Discovery and extensive in vitro evaluations of NK-HDAC-1: a chiral histone deacetylase inhibitor as a promising lead

  • J Med Chem. 2012 Apr 12;55(7):3066-75. doi: 10.1021/jm201496g.
Jingli Hou 1 Zhonghua Li Qinghong Fang Congran Feng Hanwen Zhang Weikang Guo Huihui Wang Guoxian Gu Yinping Tian Pi Liu Ruihua Liu Jianping Lin Yi-Kang Shi Zheng Yin Jie Shen Peng George Wang
Affiliations

Affiliation

  • 1 College of Pharmacy, Nankai University, Tianjin,China.
Abstract

Herein, further SAR studies of lead compound NSC746457 (Shen, J.; Woodward, R.; Kedenburg, J. P.; Liu, X. W.; Chen, M.; Fang, L. Y.; Sun; D. X.; Wang.
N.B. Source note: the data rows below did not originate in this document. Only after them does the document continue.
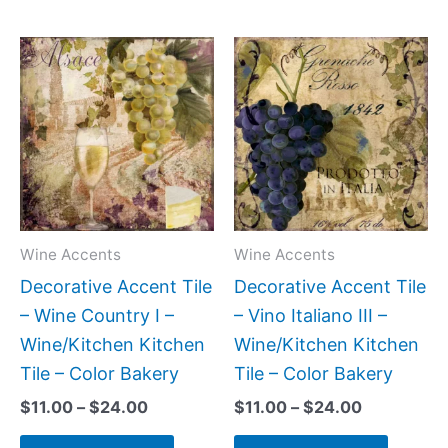
Price
Price
This
This
range:
range:
product
produc
$11.00
$11.00
has
has
through
through
$24.00
$24.00
multiple
multipl
variants.
variant
The
The
options
option
may
may
Wine Accents
Wine Accents
be
be
Decorative Accent Tile
Decorative Accent Tile
chosen
chose
– Wine Country I –
– Vino Italiano III –
on
on
Wine/Kitchen Kitchen
Wine/Kitchen Kitchen
the
the
Tile – Color Bakery
Tile – Color Bakery
product
produc
$
11.00
–
$
24.00
$
11.00
–
$
24.00
page
page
P. G. J. Med. Chem. 2008, 51, 7417-7427) were performed, including the replacement of the trans-styryl moiety with a 2-substituted benzo-hetero aromatic ring and the introduction of a substituent onto the central methylene carbon. A promising chiral lead, S-(E)-3-(1-(1-(benzo[d]oxazol-2-yl)-2-methylpropyl)-1H-1,2,3-triazol-4-yl)-N-hydroxyacrylamide (12, NK-HDAC-1), was discovered and showed about 1 order of magnitude more potency than SAHA in both enzymatic and cellular assays. For the in vitro safety tests, NK-HDAC-1 was far less toxic to nontransformed cells than tumor cells and showed no significant inhibition activity against CYP-3A4. The pharmaceutical properties (LogD, solubility, liver micrsomal stability (t1/2), plasma stability (t1/2), and apparent permeability) strongly suggested that NK-HDAC-1 might be superior to SAHA in bioavailability and in vivo half-life.